‘Divergente: Leal’ reproduce exactamente lo mismo que las anteriores películas de la serie; banalizar sobre una sociedad distópica con carácter retroactivo, fomentar la ciencia-ficción repetitiva e intrascendente, ser el déjà vu del cine para adolescentes, el paradigma de una historia avasallada por la lógica y a la que ésta no acompaña -salvo en la primera media hora. El ejército de actores dispuestos en orden referencial para el público acérrimo a la causa, no pueden evitar la debacle de una historia que debe terminar cuanto antes. Cine del que -culpa de sus pretensiones- no se puede disfrutar en todo su espectro narrativo.
Una vez entrados en esa especie de Universo paralelo donde Shailene Woodley es la heroína que todo el público sabía que iba a ser -habiendo leído los libros de Veronica Roth o no- es complicado pedirle más a una película que parece darlo todo por no perder el ritmo de sus hermanas mayores. Leal mantiene una estrecha relación con la ciencia-ficción vanguardista, la que busca sorprender con desdoblamientos de la realidad y complejidades físicas que de elocuentes, terminan por ser un lastre en el desarrollo de la historia. Comienza con un escalón de margen sobre el precipicio, se sube a él con vehemencia y, pasada la primera media hora de entretenimiento, se tira al vacío arrastrando con ella a personajes, giros argumentales y cualquier ramificación que pudiera tenderle una mano en la caída.
Robert Schwentke, quien dirigió Insurgente con más mano izquierda que Neil Burger lo hizo con Divergente, se pierde entre las escenas de acción y los clichés del género, clichés que reducen el ingenio a los grandes escenarios y la épica mirada de Theo James cada vez que se puede derrumbar el sistema. Resulta cansado observar con atención cómo una estructura narrativa que se confunde a sí misma -y al espectador-, lucha por ser lo suficientemente buena como para no caer en el olvido cuando la violencia de la última entrega la empuje -otra vez- hacia el abismo, como para no provocar, con demasiada pusilanimidad, la condescendencia del espectador. Los planos no marcan una pauta en el guión, parecen alternados como si la música de Joseph Trapanese le hiciera algún bien. Leal es aburrida, resultadista y, lo peor de todo, pretenciosa. El espectador al que le gustasen las dos primeras entregas, quedará satisfecho con este ejercicio infantil sobre la lealtad, el amor y la dificultad de tomar decisiones para sobrevivir.

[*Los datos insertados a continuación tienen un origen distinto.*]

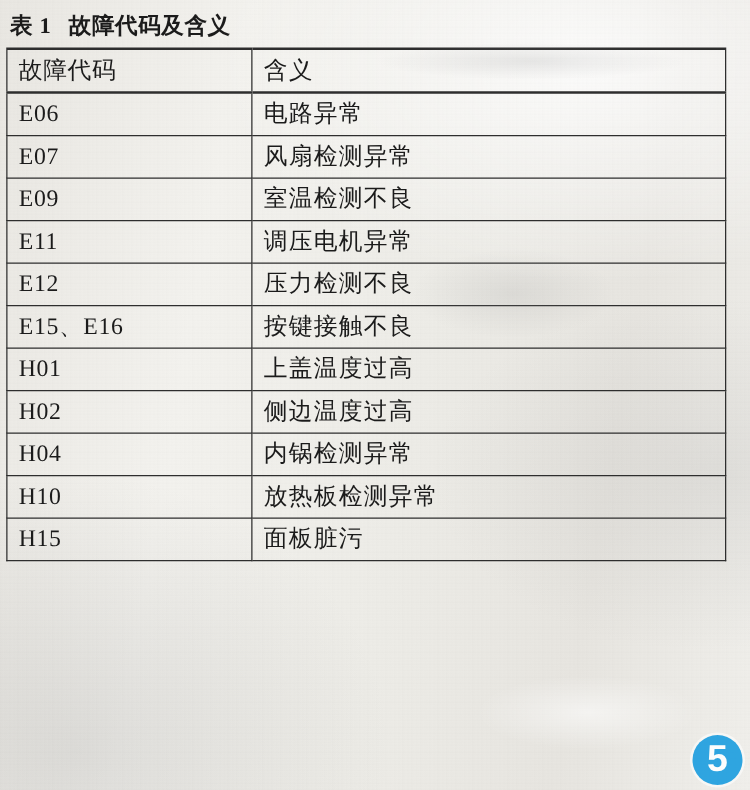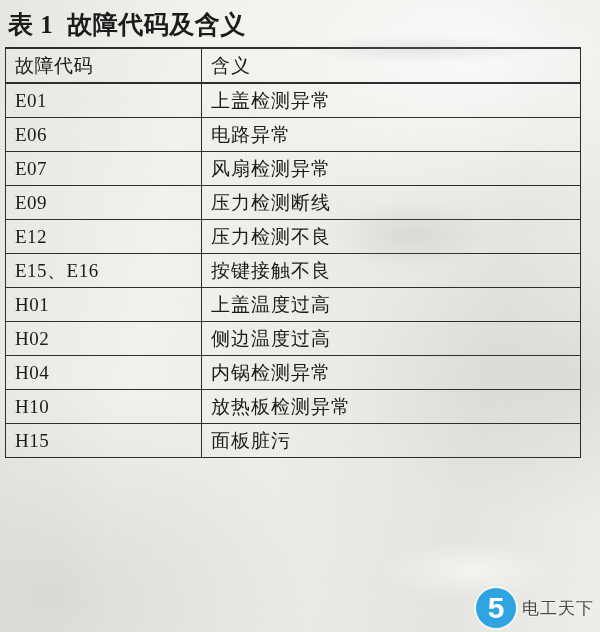"表 1 故障代码及含义" .caption { font-size: 25px -> 18px }
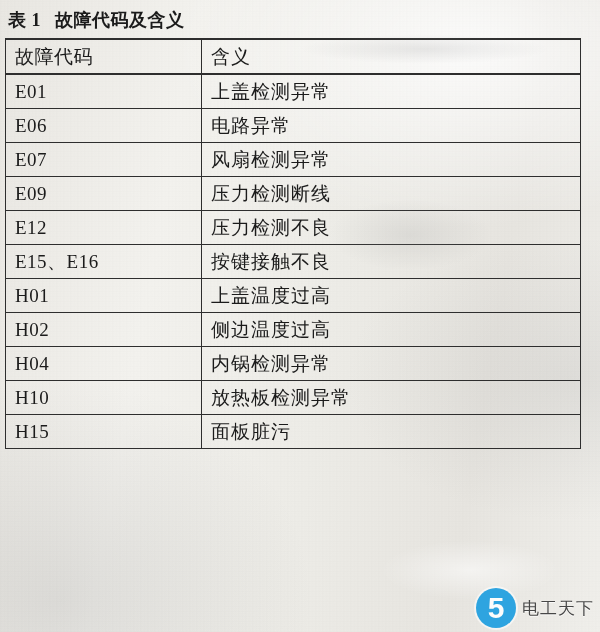"E01" tr { html: <tr> <td>E01</td> <td>上盖检测异常</td> </tr> -> none }
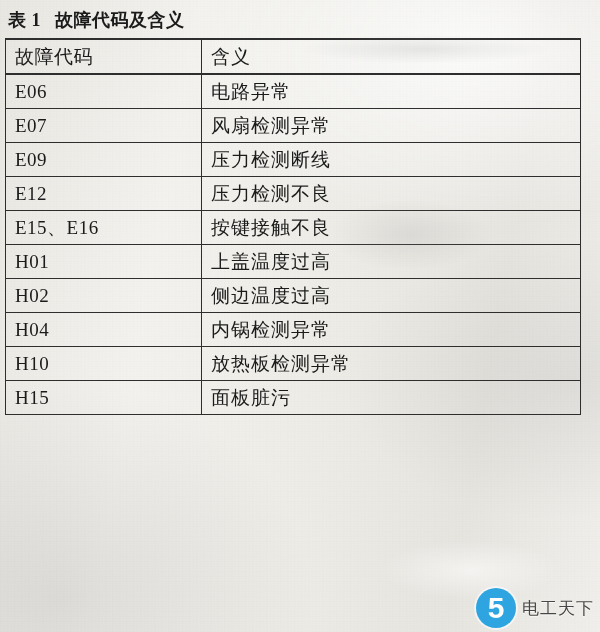"压力检测断线" td.meaning { text: 压力检测断线 -> 室温检测不良 }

Desde que en 2001 se iniciara la fase de adaptación de Harry Potter, los arquetipos de ejemplo adolescente han ido creciendo hasta cotas realmente increíbles -por la falta de credibilidad, que no por su espectacularidad. James y Woodley, unidos a Ansel Elgort, Miles Teller -su trabajo en Whiplash parece ser transitorio- o Zoë Kravitz siguen sin saber cómo desarrollar un papel que, tras tres entregas, se antoja plano, insulso y con el carisma en busca y captura.
La poca armonía entre técnica visual, narrativa e interpretativa, hace de Leal un ejercicio menor, supeditado a la excusa del cine comercial, de entretenimiento. Schwentke ha fabricado un producto aburrido que trata de disimular con capas de mitología que poco tienen que ver con la causa inicial. Cuando el orgullo de una historia termina con las grandes ideas de la ciencia-ficción, es necesario un replanteamiento del sistema en forma, fondo y objetivo.